*** Material to process ***

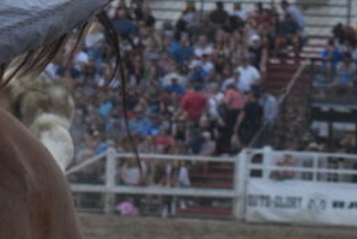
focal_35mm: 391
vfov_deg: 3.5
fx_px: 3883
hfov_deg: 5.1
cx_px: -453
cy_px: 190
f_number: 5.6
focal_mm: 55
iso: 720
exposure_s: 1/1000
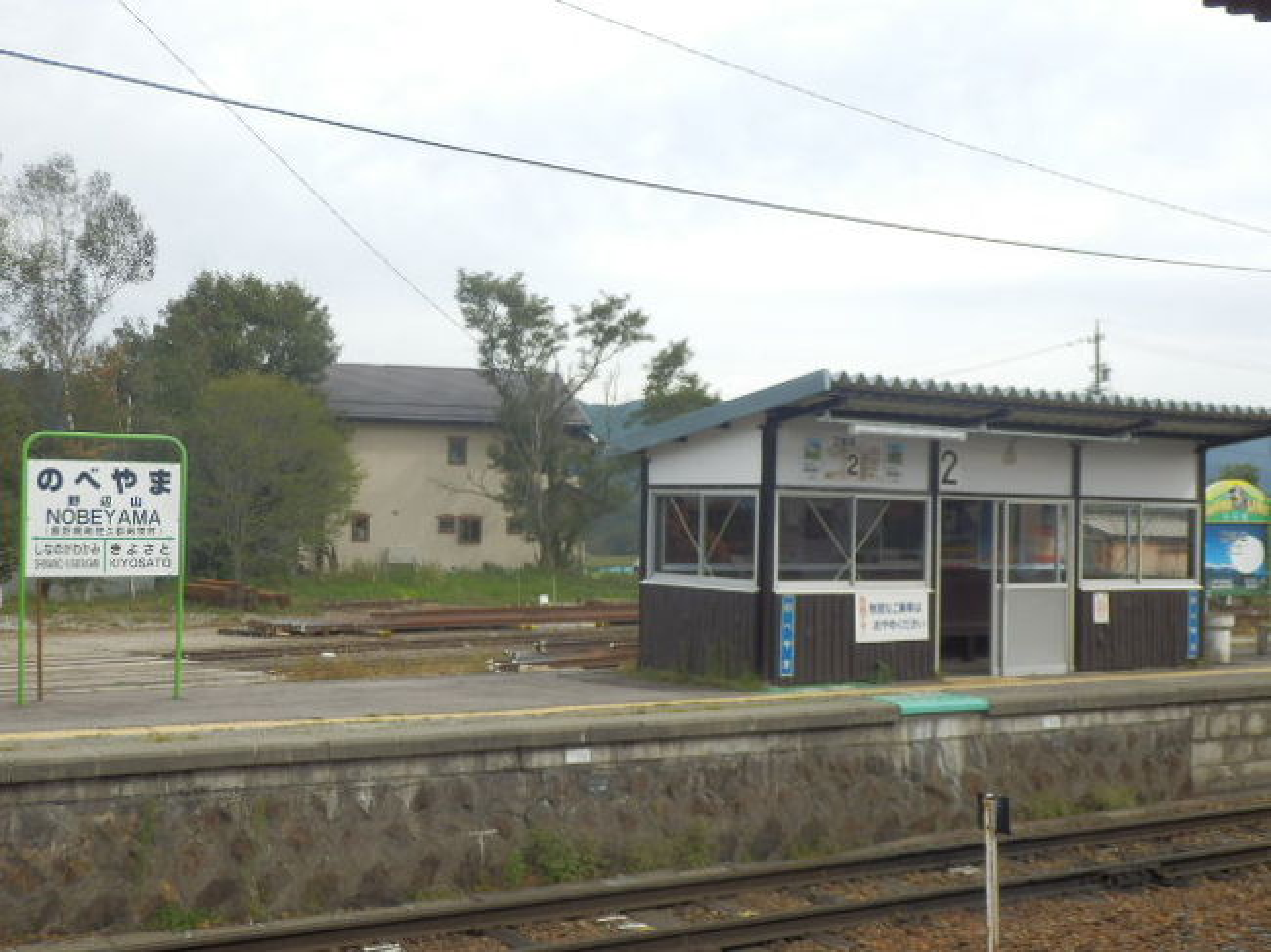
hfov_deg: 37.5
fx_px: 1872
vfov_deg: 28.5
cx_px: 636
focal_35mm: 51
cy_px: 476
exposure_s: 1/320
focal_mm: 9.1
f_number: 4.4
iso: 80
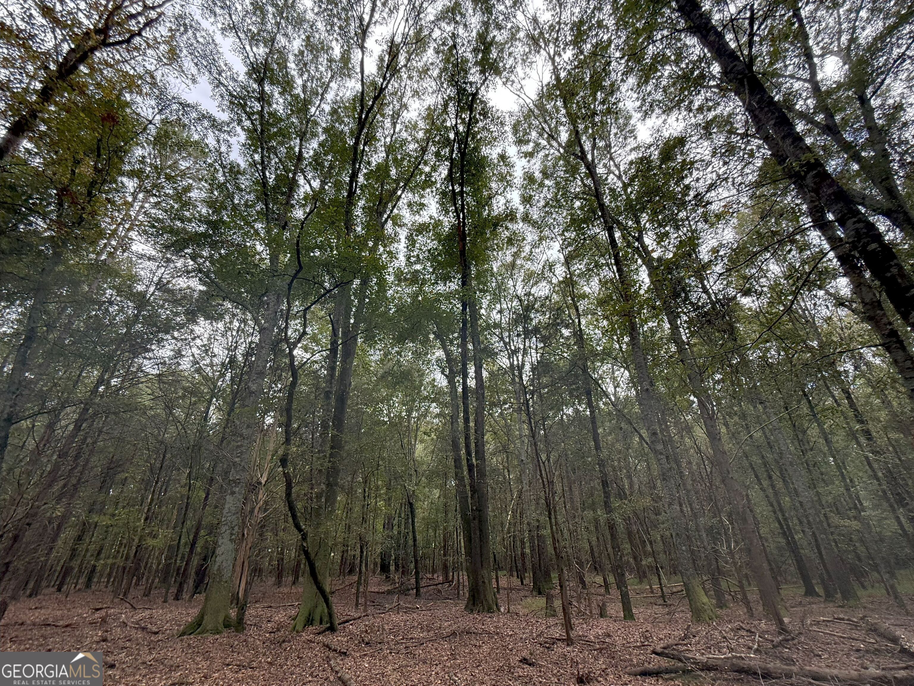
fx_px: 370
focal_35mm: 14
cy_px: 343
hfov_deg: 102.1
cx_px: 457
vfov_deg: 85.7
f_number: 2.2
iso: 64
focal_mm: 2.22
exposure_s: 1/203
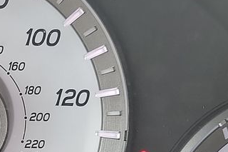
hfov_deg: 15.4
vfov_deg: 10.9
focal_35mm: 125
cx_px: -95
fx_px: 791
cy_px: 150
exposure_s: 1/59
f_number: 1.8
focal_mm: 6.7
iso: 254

***
*** Material to process ***

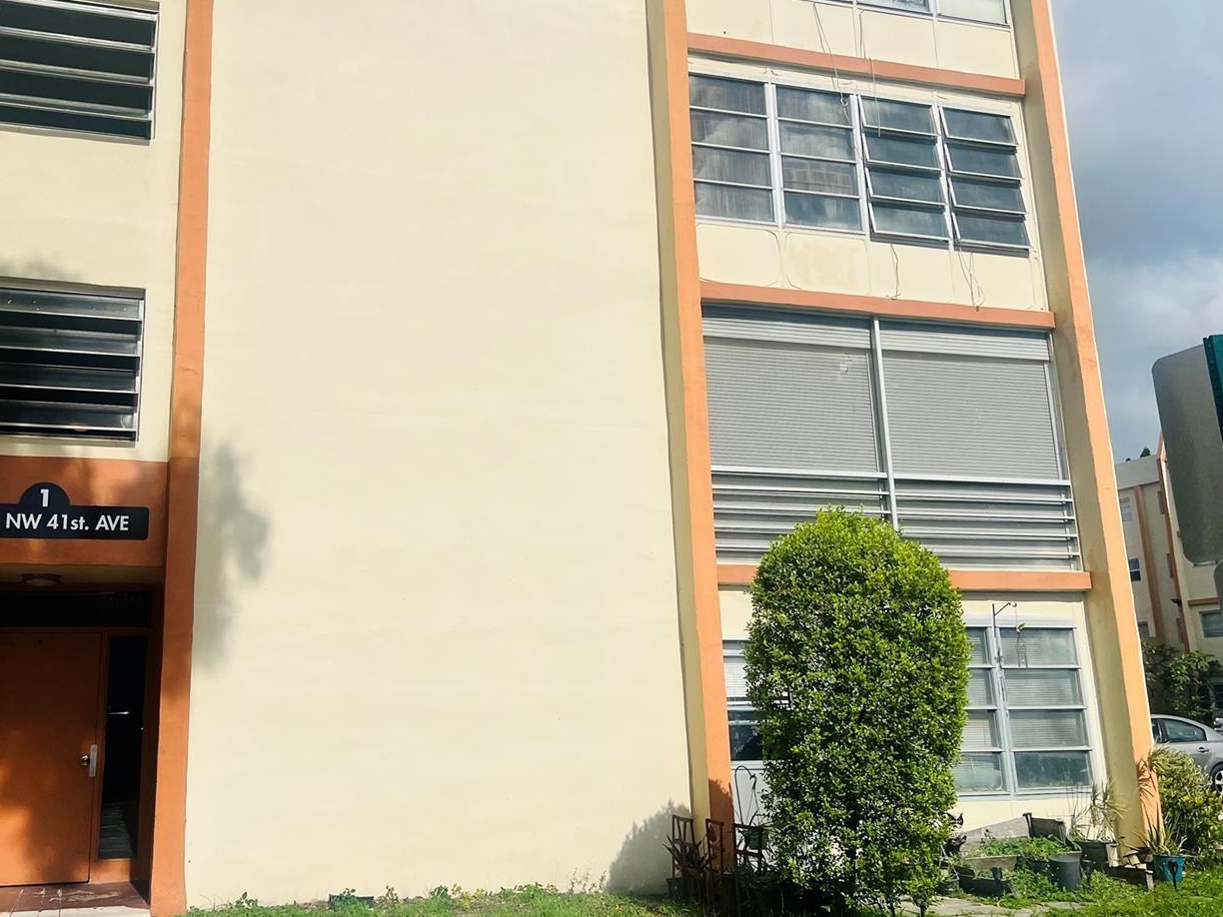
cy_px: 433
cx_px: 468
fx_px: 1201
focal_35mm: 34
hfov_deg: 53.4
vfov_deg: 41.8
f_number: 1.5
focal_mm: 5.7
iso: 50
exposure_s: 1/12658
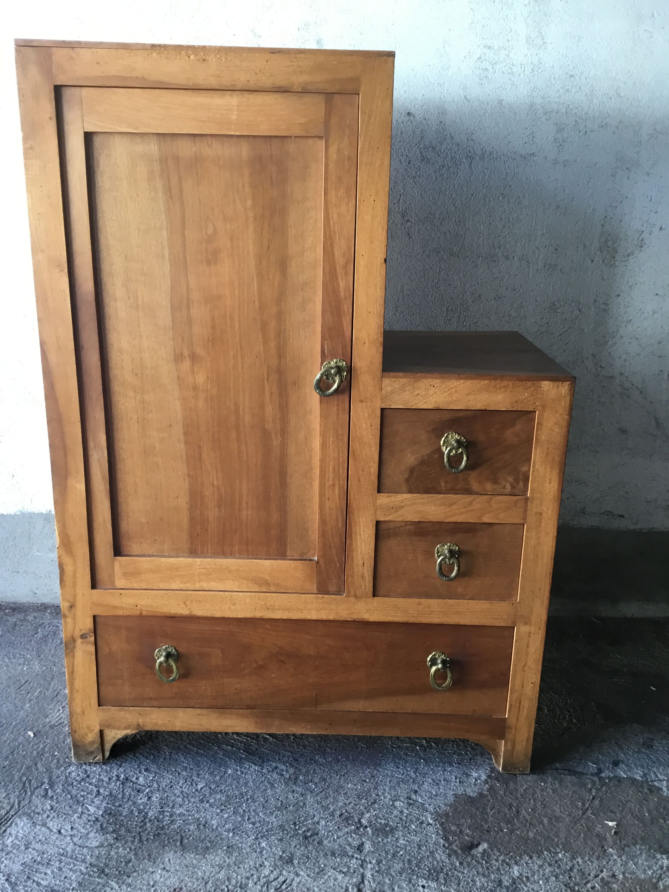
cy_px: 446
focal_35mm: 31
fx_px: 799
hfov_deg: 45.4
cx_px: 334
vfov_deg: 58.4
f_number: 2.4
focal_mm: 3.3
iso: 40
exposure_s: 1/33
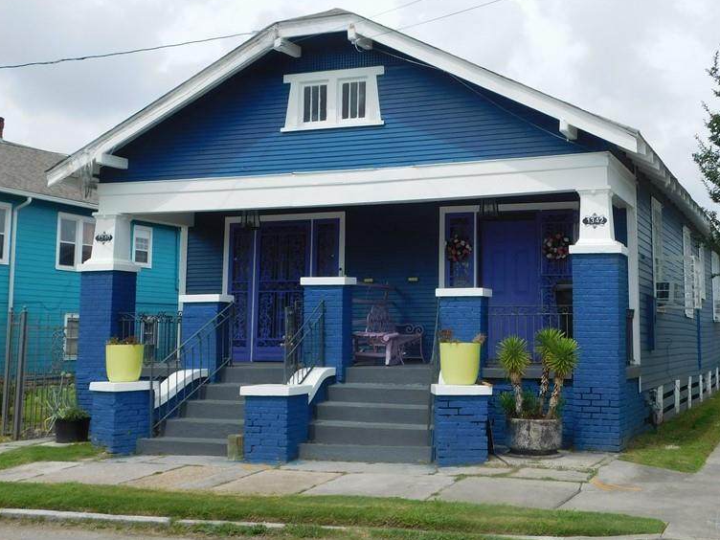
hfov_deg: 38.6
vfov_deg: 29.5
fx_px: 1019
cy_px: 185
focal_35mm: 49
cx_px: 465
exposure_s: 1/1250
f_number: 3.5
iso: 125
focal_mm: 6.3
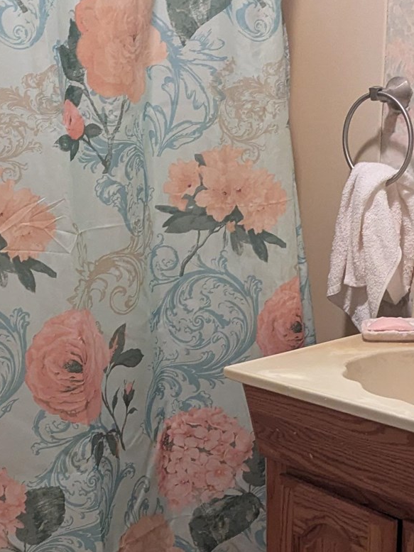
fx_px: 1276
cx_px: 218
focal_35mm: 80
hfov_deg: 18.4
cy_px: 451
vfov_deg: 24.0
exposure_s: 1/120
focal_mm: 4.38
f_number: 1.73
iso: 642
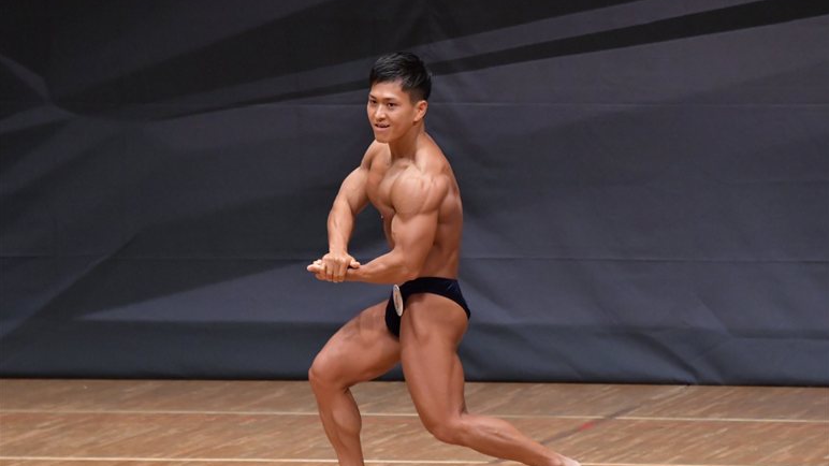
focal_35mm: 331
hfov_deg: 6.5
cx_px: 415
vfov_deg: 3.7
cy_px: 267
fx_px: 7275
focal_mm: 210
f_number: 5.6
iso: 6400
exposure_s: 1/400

***

(Exercise objective)
Copy only the lines above from the one containing "f_number: 1.5" through the one containing "focal_35mm: 49", both included. Leave out the pictures.

(Answer box)
f_number: 1.5
focal_mm: 5.7
iso: 50
exposure_s: 1/12658
cy_px: 446
focal_35mm: 31
fx_px: 799
hfov_deg: 45.4
cx_px: 334
vfov_deg: 58.4
f_number: 2.4
focal_mm: 3.3
iso: 40
exposure_s: 1/33
hfov_deg: 38.6
vfov_deg: 29.5
fx_px: 1019
cy_px: 185
focal_35mm: 49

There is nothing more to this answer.